- Quoted passage
-*-*-
# Principle Component Analysis (PCA)

In [1]:
%matplotlib notebook
import matplotlib.pyplot as plt
import numpy as np
from numpy import linalg as LA
from sklearn.datasets import make_classification
from sklearn.gaussian_process.kernels import RBF
from mpl_toolkits.mplot3d import Axes3D


np.random.seed(42)

## Data

In [2]:
def get_cicle_data(n=50, r=1):
    
    np.random.seed(n)
    
    thetas = np.random.uniform(0, 2*np.pi, n)
    data = np.array([r * np.sin(thetas), r * np.cos(thetas)]).T + np.random.normal(scale=1/8, size=(n,2))
    
    return data

In [3]:
def get_gaussian_data(n, mean=0.0, sigma=1.0):
    
    np.random.seed(n)
    
    data = np.random.normal(loc=mean, scale=sigma, size=(n,2))
    
    return data

In [4]:
data, labels = make_classification(n_samples=25, n_features=2, n_informative=2, n_redundant=0, n_repeated=0, n_classes=2, n_clusters_per_class=1, random_state=42, class_sep=0)
-*-*-
- Dataset section

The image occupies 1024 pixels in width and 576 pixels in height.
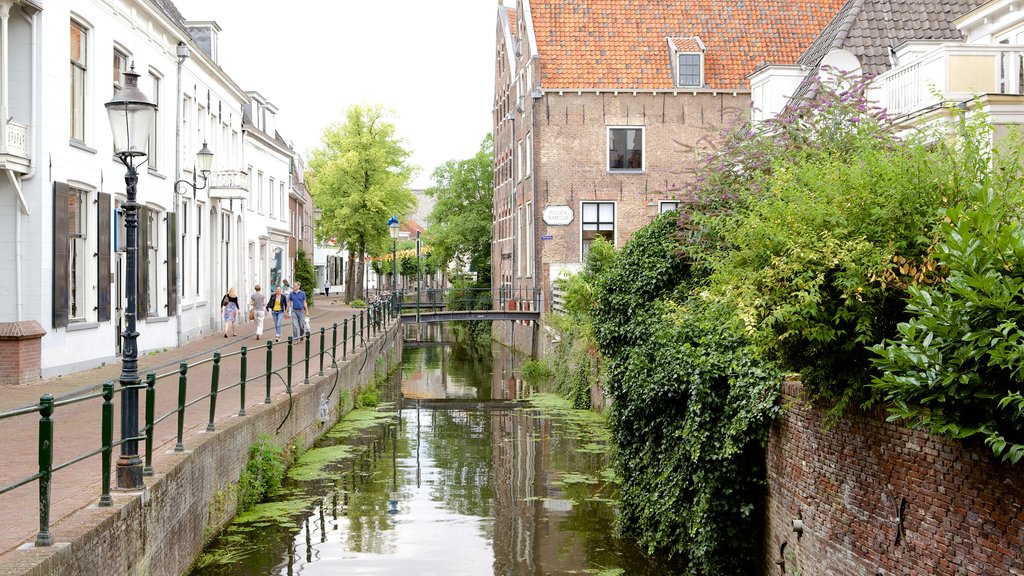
-*-*-
- Action item
Change "thetas" to "angles" in the stretch of the PCA notebook from "np.random.seed(42)" through "np.cos(thetas)]).T + np.random.normal(scale=1/8, size=(n,2))", and write out that stretch with the change made. The data come from a separate source and bear no relation to the PCA notebook.

- Answer box
np.random.seed(42)

## Data

In [2]:
def get_cicle_data(n=50, r=1):
    
    np.random.seed(n)
    
    angles = np.random.uniform(0, 2*np.pi, n)
    data = np.array([r * np.sin(angles), r * np.cos(angles)]).T + np.random.normal(scale=1/8, size=(n,2))